Pour y répondre, tournons-nous vers un éminent homme, Professeur de son état, qui a bien voulu répondre à toutes mes questions. En toute honnêteté, mon premier choix se portait sur Raphael Enthoven, mais trop occupé à écrire et lire son livre : "Dictionnaire amoureux de Marcel Proust", il a bourgeoisement décliné l'invitation. Mais ne vous inquiétez pas, j'ai, moi aussi, ma petite madeleine qui devrait vous ravir. Alors sur ma droite, vêtu d'un collant bleu roi, tunique rouge et veste en hermine. L'homme qui n'est plus à présenter, reconnu par ses pairs, chef de file de la métaphysique postmoderne, théologien et spécialiste de cosmonigologie, et accessoirement précepteur de Candide dans le livre éponyme de Voltaire. Je veux vous présenter : Pangloss.

Érudit parmi les érudits, je n'aurais pu espérer mieux. Enfin !!! Je l’espérais jusqu'à ce qu'il me donne, comme raison particulière à l'existence de cette ponctuation hybride, à peu près ceci :

Le point-virgule existe...

Pangloss s'arrête de parler. Il réfléchit en mâchonnant le bout de la pipe en bois qu’il manipule depuis le début de L’interview. Il regarde, un après l’autre, les intervenants et les autres sièges vides en face de lui. Il croise les jambes et par l’idée lumineuse qui irradie son visage boursouflé d’une pensée heureuse et furtive, il continue :

Le point-virgule…c'est indéniable… existe. Et à l'évidence, pour donner assez de temps à nos grassouillets lecteurs, de ceux qui n'ont, que, très peu de capacité respiro-thoracique, le temps de reprendre leur respiration, sans perdre de vue le sens complet de l'idée développer dans le paragraphe lu ; afin qu'il puisse arriver jusqu'à la dernière page du livre, sans se retrouver tuméfié par d'inconfortables traces violacées sur leur visage.
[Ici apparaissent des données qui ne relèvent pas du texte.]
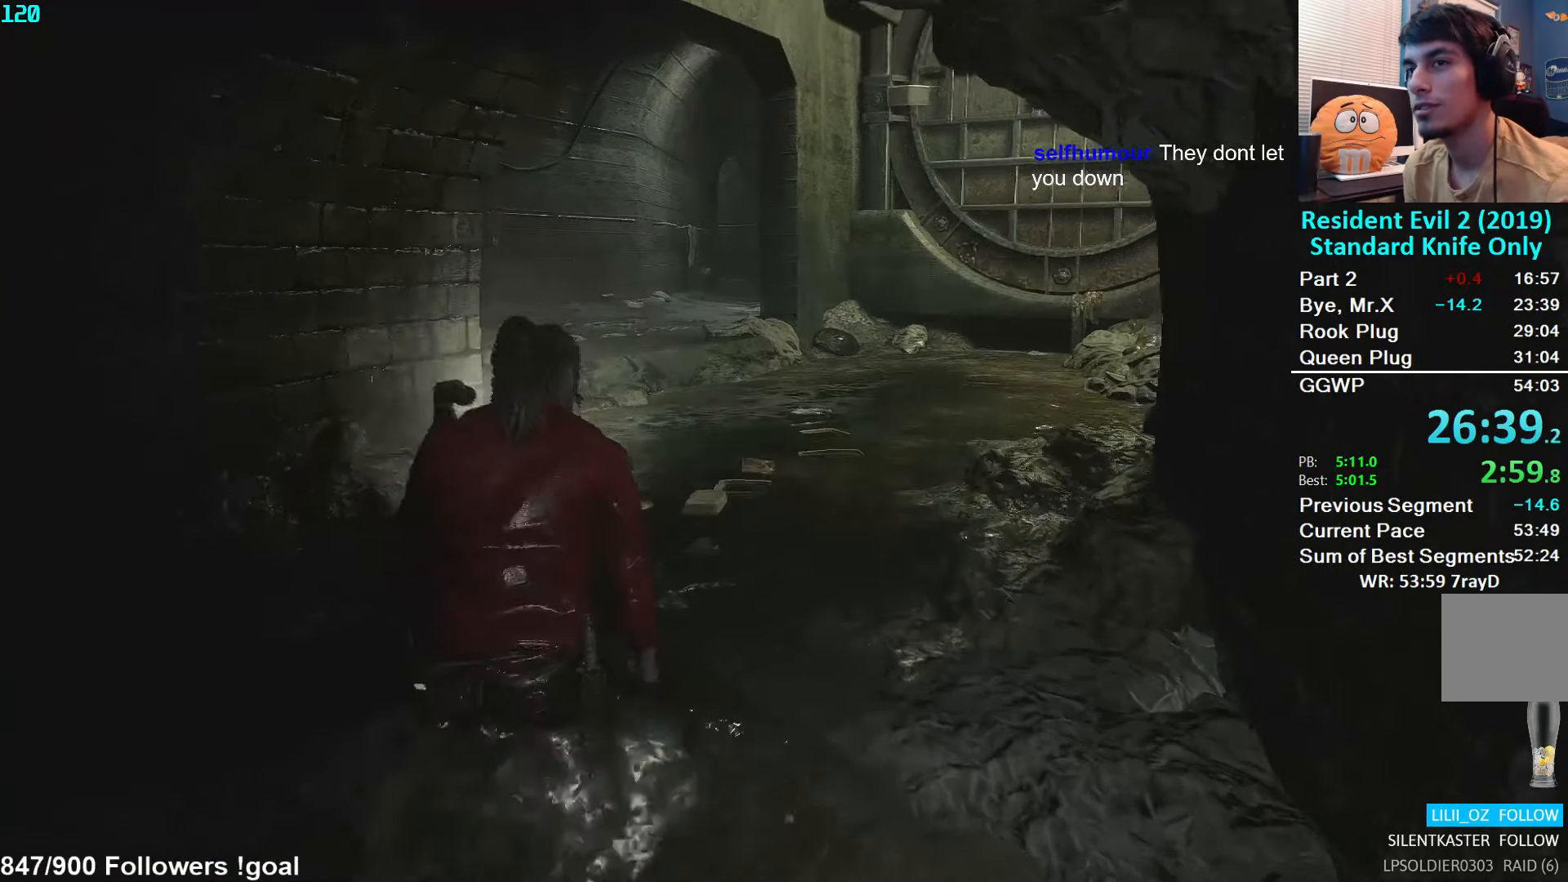
{"buttons": [], "left_stick": "up", "right_stick": "center", "events": []}
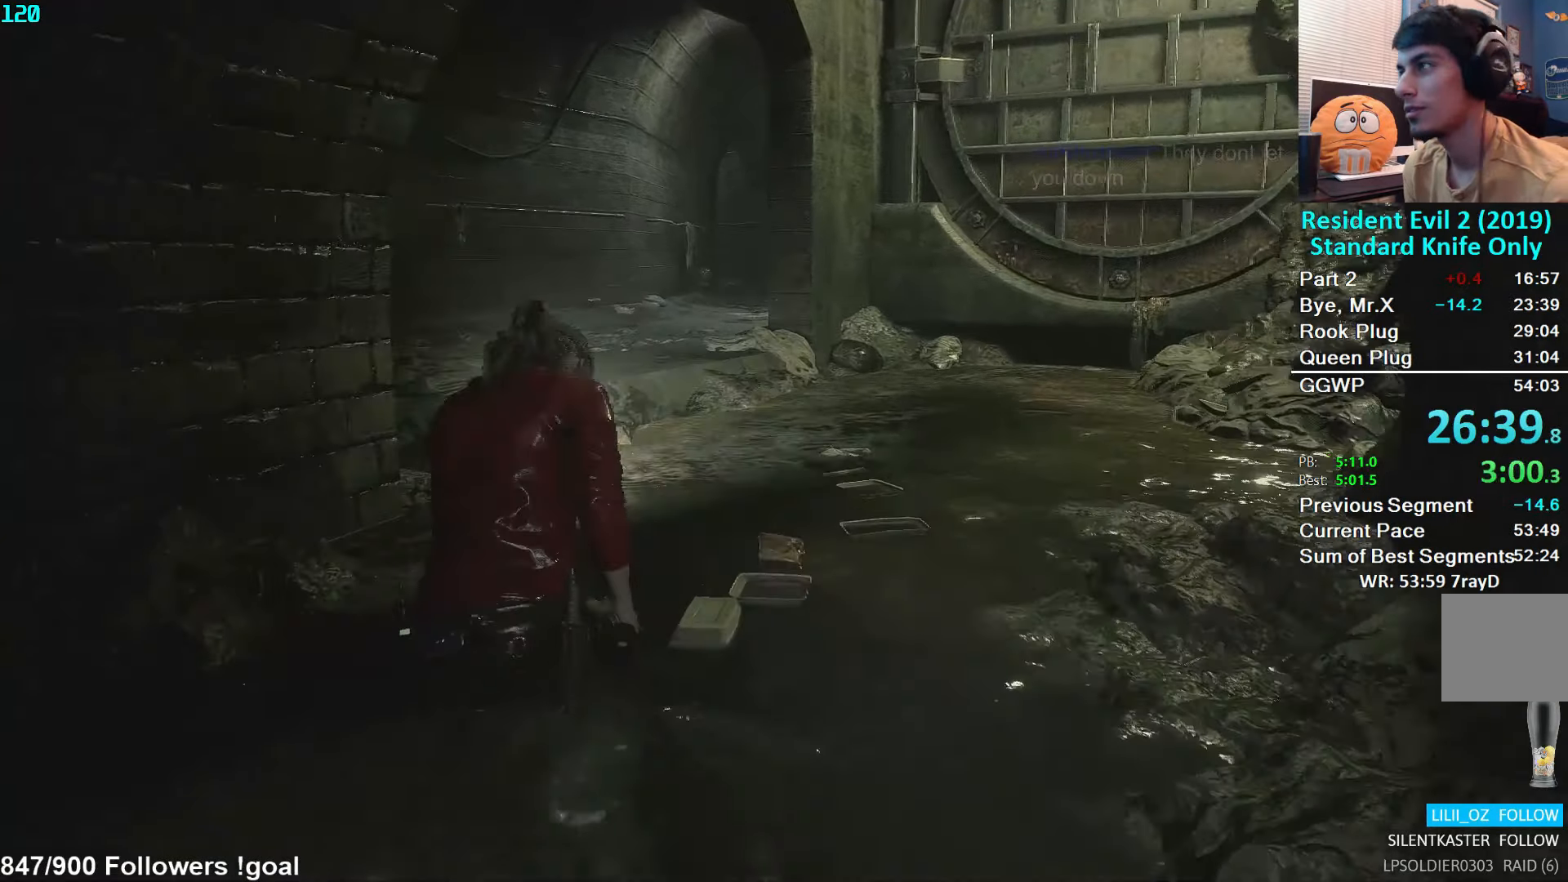
{"buttons": [], "left_stick": "up", "right_stick": "center", "events": []}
À la lecture d'un roman, un mort serait une très mauvaise publicité pour son auteur… Fin de citation.

Je voudrais remercier, notre éminent intervenant, qui a su, par son incontournable richesse d'esprit, passer les âges sans que son raisonnement hautement philosophique ne prenne une ride. Longue vie à Pangloss et longue vie à la métaphysique.